そんな中この上爻では、鼎(三本脚の付いた鍋)に玉で作られた鉉(ツル)があると言っています。
鉉というのは取っ手のことであり、鼎の側面にある穴に差し込んで使います。
「玉の鉉」というのは大変素晴らしい鉉だということの喩えであり、五爻への助言や支援が素晴らしいことを表しています。
(五爻とあわせてお読みください)
このようであれば大吉であり、大変良いと言っています。
「占った事柄」と「上記の説明」を、スライドガラスを2枚重ね合わせるようにして解釈してみて下さい。
また、下記の
「加藤大岳述 易学大講座」の要約も、ぜひ併せてお読みになり理解を深めましょう。
<説明の要点>
「鼎、玉鉉」というのは、五爻で金鉉といったその鉉に玉の飾りがついていると見ます。
鉉が、鼎が自分を利用して利益を得ようとするような小人ではなく大人であるならば吉であって利ろしからざるなしです。

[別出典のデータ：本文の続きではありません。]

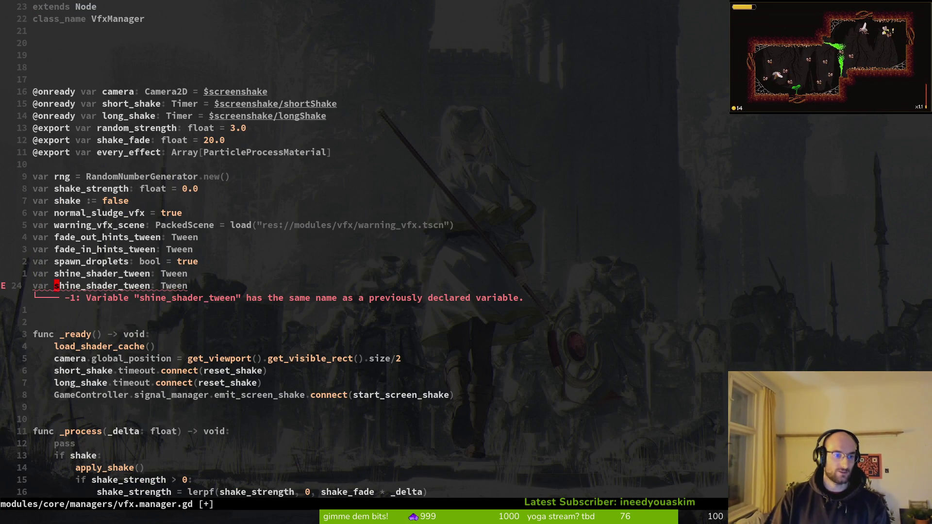
{"action": "key", "text": "c"}
{"action": "key", "text": "w"}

そしてこの上爻が玉鉉というほど立派なものであれば、大である事は当然ですから、大いに吉を得て利ろしからざるなしというのです。
五爻の聡明の柔徳に対し、この爻の剛直が節をなして吉を得るのだとしています。
それはまた、否を出すために鼎を逆さまにした初めから、いよいよ卦の終わる所に至って煮物が出来あがったところの吉であるとも言えるでしょう。
けれども、ここで特に注意を促しておきたいことは、井・革・鼎といずれも上爻に吉を見ていることで、井功・革道・鼎業のような天下の重大事に当たっては、庶政の道に当たる大臣(四爻)よりも君の師伝とか国家の元勲とも言うべき上爻を重視している易の見方を感じることができます。